Ebu Osman-ı Hayri hazretleri “rahmetullahi aleyh”, devrinin bir tekiydi.
Tek gayesi, insanları ateşten kurtarmaktı.
Henüz çok genç idi ki, hocası Ebu Hafs hazretlerine gidip, talebe olmak istediğini arzetti.
Ebu Hafs hazretleri;
- Evladım, henüz çok gençsin, buyurdu Talebe olmayı istiyorsun ama kabul edemem.
Bu cevabı alınca, çok üzüldü.
Ona saygısından arka arka çıktı huzurundan.
Ancak geri dönüp gitmeyi hiç istemiyordu.
Kendi kendine;
“Şurada, kapının eşiğine bir çukur kazayım. İçine gizleneyim. Tâ beni çağırıncaya kadar burada bekleyeyim” diye düşündü.
Onun bu düşüncesi malum oldu Ebu Hafs hazretlerine.
Çağırıp, o gün kabul etti talebeliğe.
O kapıda buldu saadetini.
Azarlayacak sandı
O devirde bir genç, sarhoş vaziyette ve elinde sazıyla, sallanarak yürüyordu sokakta.
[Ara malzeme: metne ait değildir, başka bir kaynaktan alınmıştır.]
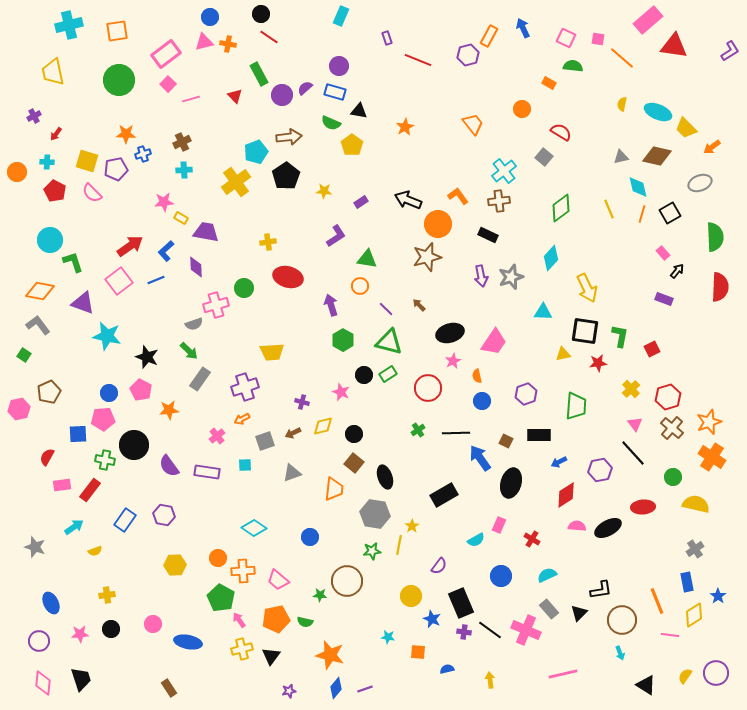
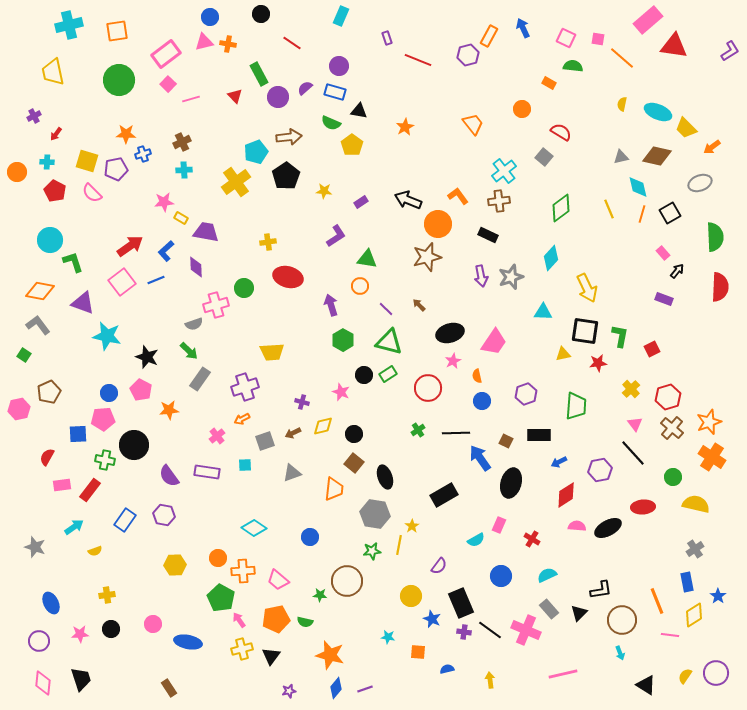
red line at (269, 37): moved 23 px right, 6 px down
purple circle at (282, 95): moved 4 px left, 2 px down
pink square at (119, 281): moved 3 px right, 1 px down
purple semicircle at (169, 466): moved 10 px down
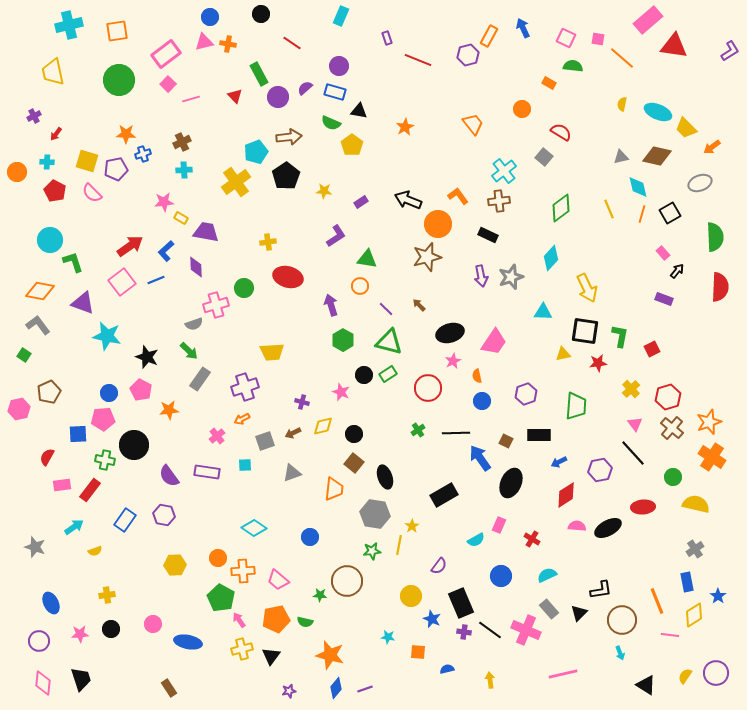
black ellipse at (511, 483): rotated 8 degrees clockwise
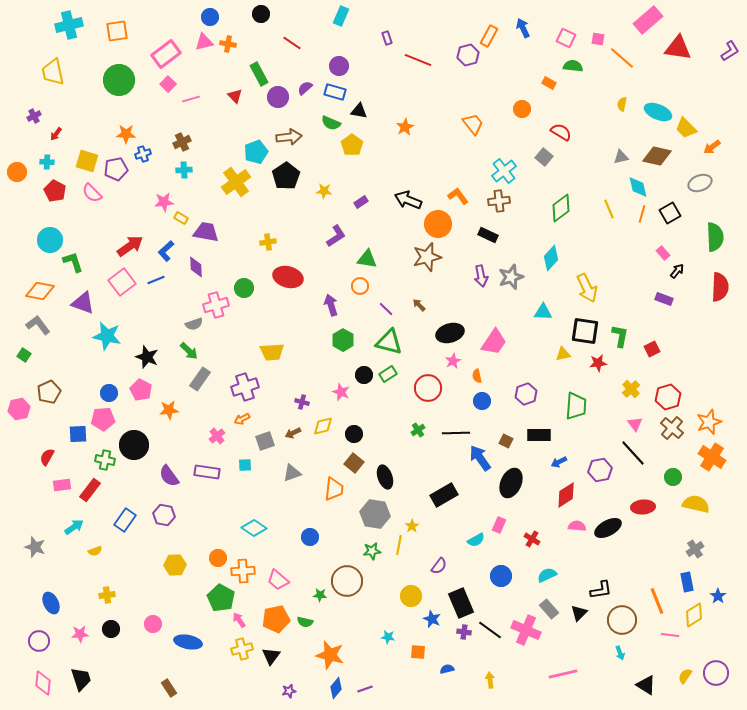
red triangle at (674, 46): moved 4 px right, 2 px down
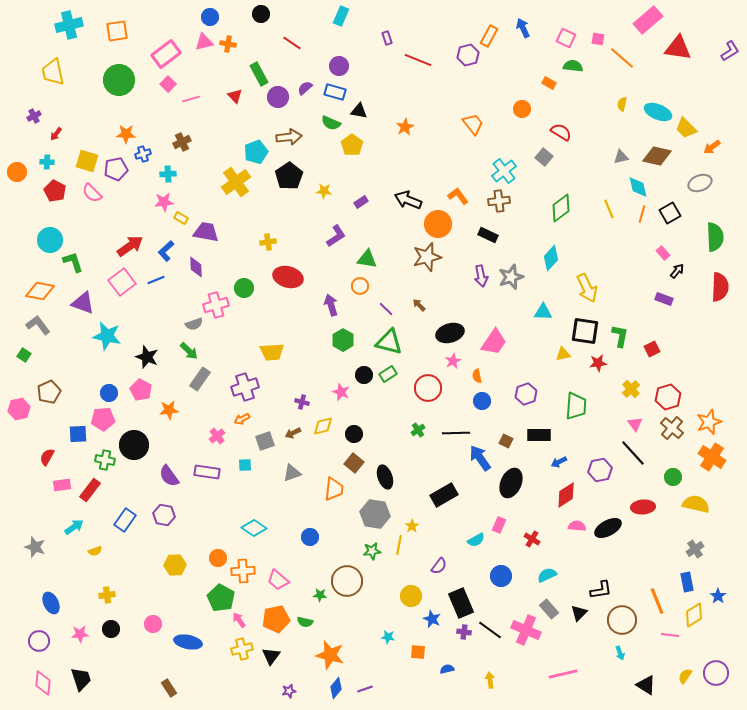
cyan cross at (184, 170): moved 16 px left, 4 px down
black pentagon at (286, 176): moved 3 px right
Birden bu büyük Veli ile karşılaştı.
Onu tanıyor ve büyüklüğünü biliyordu.
Çok mahcup oldu.
Zira hem sarhoştu, hem de elindeki sazla yakalanmıştı.
Utandı, sıkıldı, ne yapacağını bilemedi.
Sazını eteğinin altına gizlemeye çalıştı.
Bu haliyle kendisini azarlayacak sandı.
Lakin o, merhametle baktı gence.
Hatta içinden dua etti ve;
- Çekinme evladım, buyurdu. Zira benim günahım, seninkinden fazladır. Ama Rabbimizin merhameti sonsuzdur. Halis tövbe edersek, günahımız affolur.
Genç bu olgun davranışı gördü Ondan.
Sazını kırıp, el çekti her günahtan.